START Selected extract
Still, in my mind, I replayed the moment when I saw him being shot down from the sky—that dreadful, yet tense scene when I saw him lying lifelessly in the middle of the forest, surrounded by his own blood. Looking at the government copters drained away all remaining hope.

I could sense Jared took notice of my concern. He leaned back into the car, took my face in his hands and kissed me. His lips pressed over mine, in a caring, fond affection.

All troubles and problem that surrounded me seemed to slither from my grip like sand. It was like gravity decided to abandon me.

I recalled the times in my life when I’d been kissed, but none could compare to the way he did it. I inhaled, smelling the strong scent of earth, and lingering spice.

As his lips parted from mine, it felt like the weight of a truck had been dropped on me. 

I watched as Jared climbed out of the Passat, stretching his mighty black wings out farther. With his back to me, he said, “Once I get their full attention, drive away.” His wings slapped the air and he zoomed into the black sky.

Once I saw the aircrafts chase Jared farther and farther into the night, I lazily set the gear into drive and steered my way back home. I faintly heard the resonating echo of gunfire and wing-beats. Jared’s presence hadn’t left me. He saved my life.

An Angel of Darkness had saved my life.


----------



## Sintalion (Sep 9, 2013)

What kind of a critique are you looking for?


----------



## Gavrushka (Sep 9, 2013)

Ran out of time to read it all, but managed halfway... I'm concerned about copyright issues if it is in the 'publishing phase' with you putting up here, or have you specific agreement from your agent/publisher?

It read fairly well, but for some reason I didn't feel the huge impact of the protagonist seeing something 'impossible'. The comments and reflections came later, but still felt muted behind a sea of quite well worked and elaborate prose.

Maybe, there is a little confusion (from my perspective) of what I was expecting - romance and action yes, so something springing up that doesn't exist in this world threw me a little.

I do promise to try and come back later to make more helpful comment, but the fact remains. Why on Earth are you posting it here if it is about to be published?


----------



## Ripslaughter (Sep 9, 2013)

I only have time to go over the very beginning but I hope you find this useful.

First, you seem to rely on a very limited variety of descriptive and mechanical techniques. For instance, almost every sentence and descriptive phrase begins with "The", "I", "It", or less often some other noun. This is particularly noticable and off-putting in the first paragraph:



> *The* grinning moon crested above *the* rippling black waters of *the* calm ocean. *The* lingering scent of salt filled my nose and *the* sound of waves lapping against *the *sand of *the* shore brought a smile to my face. *I* always enjoyed staying out late at night, overlooking *the *serene waters. *It *put me into a comatose state.




The lack of variety here makes the prose read like a list of facts and to be honest I found myself rereading the paragraph two or three times because I would get to the end and realize I just glossed over the entire thing. That is definitely something you don't want to happen at the opening of your book. While you do get better in this regard further into the story, it still remains a problem from what I've read so far.
END Selected extract
START The data
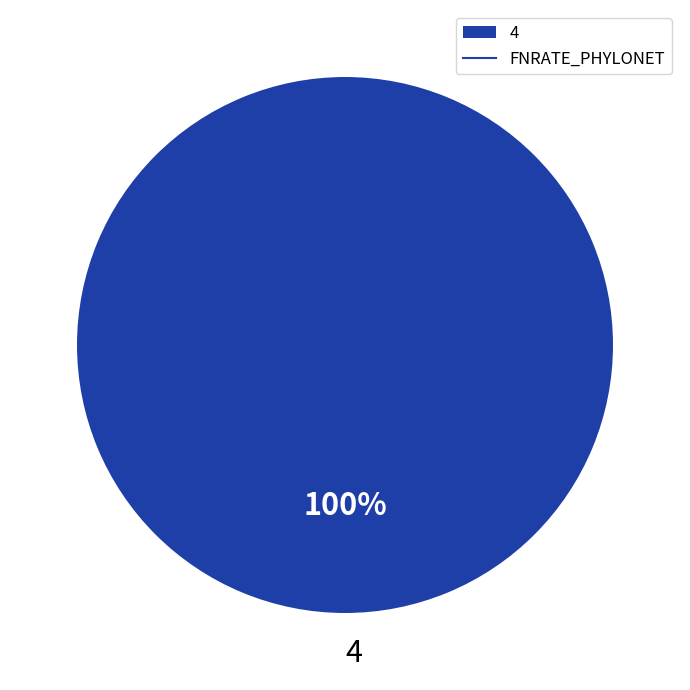

Is there any slice that represents more than half of the pie?

Yes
END The data
▶ _Explore the material_
1 - From the story-critique thread, quote the passage beginning at the words "As his lips" and stopping after the words "Sintalion (Sep 9, 2013)".
2 - In the story-critique thread, what does Jared tell the narrator to do once he gets their full attention?

▶ _Exercise answers_
1 -
As his lips parted from mine, it felt like the weight of a truck had been dropped on me. 

I watched as Jared climbed out of the Passat, stretching his mighty black wings out farther. With his back to me, he said, “Once I get their full attention, drive away.” His wings slapped the air and he zoomed into the black sky.

Once I saw the aircrafts chase Jared farther and farther into the night, I lazily set the gear into drive and steered my way back home. I faintly heard the resonating echo of gunfire and wing-beats. Jared’s presence hadn’t left me. He saved my life.

An Angel of Darkness had saved my life.


----------



## Sintalion (Sep 9, 2013)

2 - Drive away.